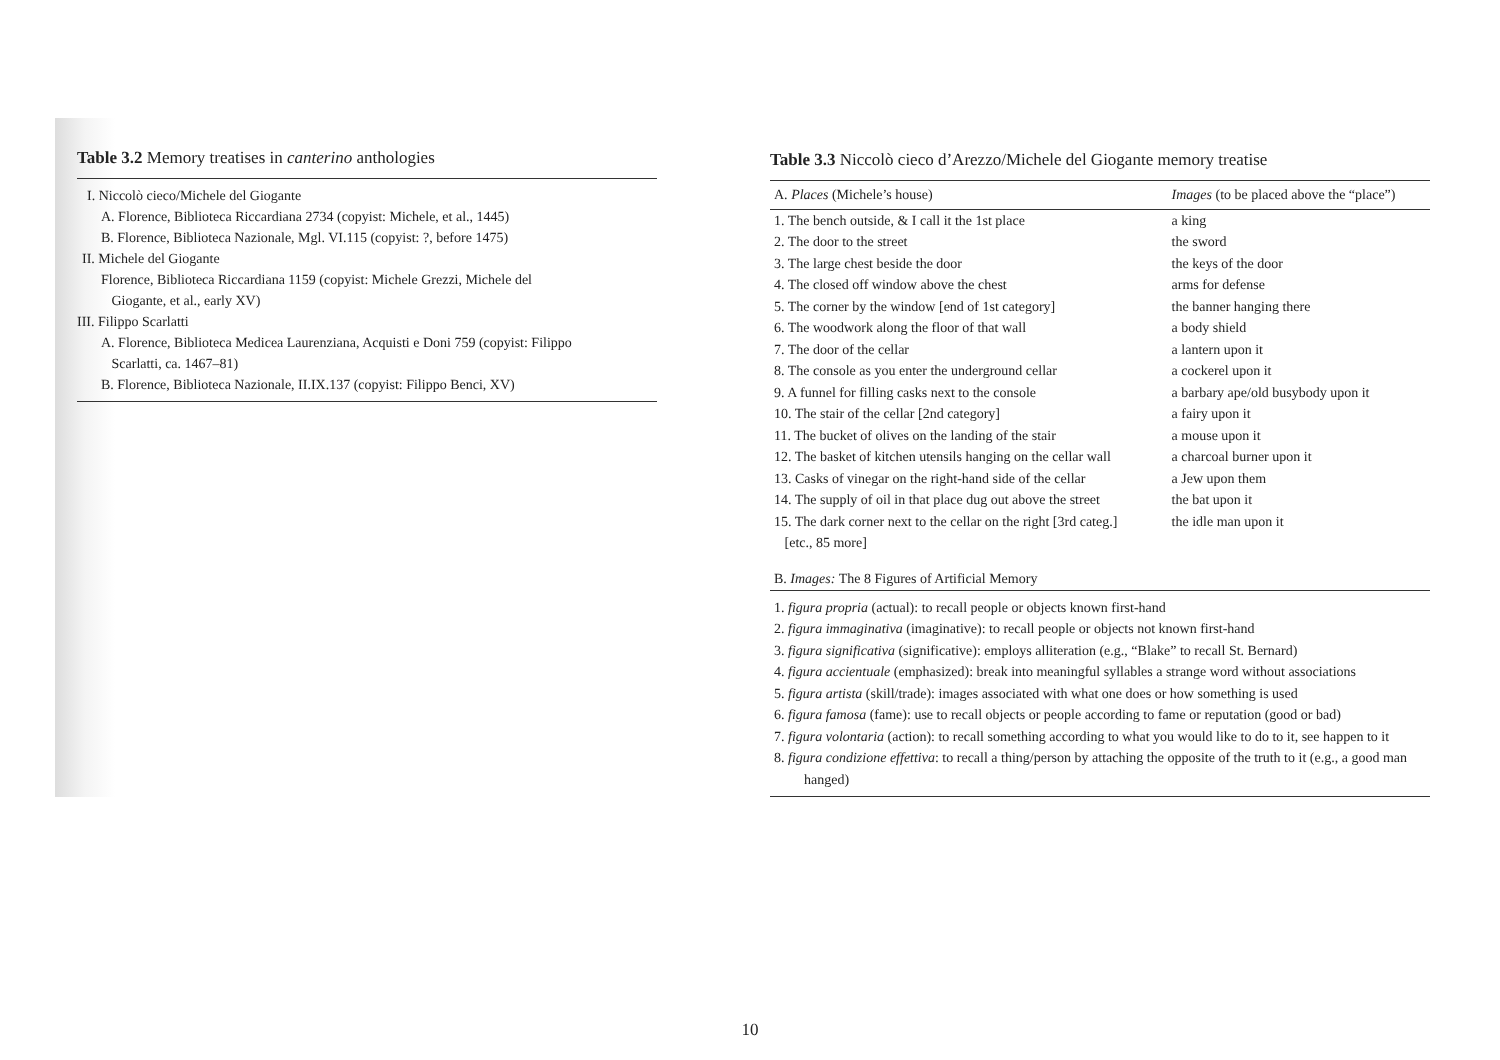Table 3.2 Memory treatises in canterino anthologies
I. Niccolò cieco/Michele del Giogante
A. Florence, Biblioteca Riccardiana 2734 (copyist: Michele, et al., 1445)
B. Florence, Biblioteca Nazionale, Mgl. VI.115 (copyist: ?, before 1475)
II. Michele del Giogante
Florence, Biblioteca Riccardiana 1159 (copyist: Michele Grezzi, Michele del
Giogante, et al., early XV)
III. Filippo Scarlatti
A. Florence, Biblioteca Medicea Laurenziana, Acquisti e Doni 759 (copyist: Filippo
Scarlatti, ca. 1467–81)
B. Florence, Biblioteca Nazionale, II.IX.137 (copyist: Filippo Benci, XV)
Table 3.3 Niccolò cieco d’Arezzo/Michele del Giogante memory treatise
| A. Places (Michele’s house) | Images (to be placed above the “place”) |
| --- | --- |
| 1. The bench outside, & I call it the 1st place | a king |
| 2. The door to the street | the sword |
| 3. The large chest beside the door | the keys of the door |
| 4. The closed off window above the chest | arms for defense |
| 5. The corner by the window [end of 1st category] | the banner hanging there |
| 6. The woodwork along the floor of that wall | a body shield |
| 7. The door of the cellar | a lantern upon it |
| 8. The console as you enter the underground cellar | a cockerel upon it |
| 9. A funnel for filling casks next to the console | a barbary ape/old busybody upon it |
| 10. The stair of the cellar [2nd category] | a fairy upon it |
| 11. The bucket of olives on the landing of the stair | a mouse upon it |
| 12. The basket of kitchen utensils hanging on the cellar wall | a charcoal burner upon it |
| 13. Casks of vinegar on the right-hand side of the cellar | a Jew upon them |
| 14. The supply of oil in that place dug out above the street | the bat upon it |
| 15. The dark corner next to the cellar on the right [3rd categ.] | the idle man upon it |
| [etc., 85 more] | |
B. Images: The 8 Figures of Artificial Memory
1. figura propria (actual): to recall people or objects known first-hand
2. figura immaginativa (imaginative): to recall people or objects not known first-hand
3. figura significativa (significative): employs alliteration (e.g., “Blake” to recall St. Bernard)
4. figura accientuale (emphasized): break into meaningful syllables a strange word without associations
5. figura artista (skill/trade): images associated with what one does or how something is used
6. figura famosa (fame): use to recall objects or people according to fame or reputation (good or bad)
7. figura volontaria (action): to recall something according to what you would like to do to it, see happen to it
8. figura condizione effettiva: to recall a thing/person by attaching the opposite of the truth to it (e.g., a good man hanged)
10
============
__Directions for this task__
Look for the string "wall" in the entries above. Copy every line that has it.

__Expected answer__
| 6. The woodwork along the floor of that wall | a body shield |
| 12. The basket of kitchen utensils hanging on the cellar wall | a charcoal burner upon it |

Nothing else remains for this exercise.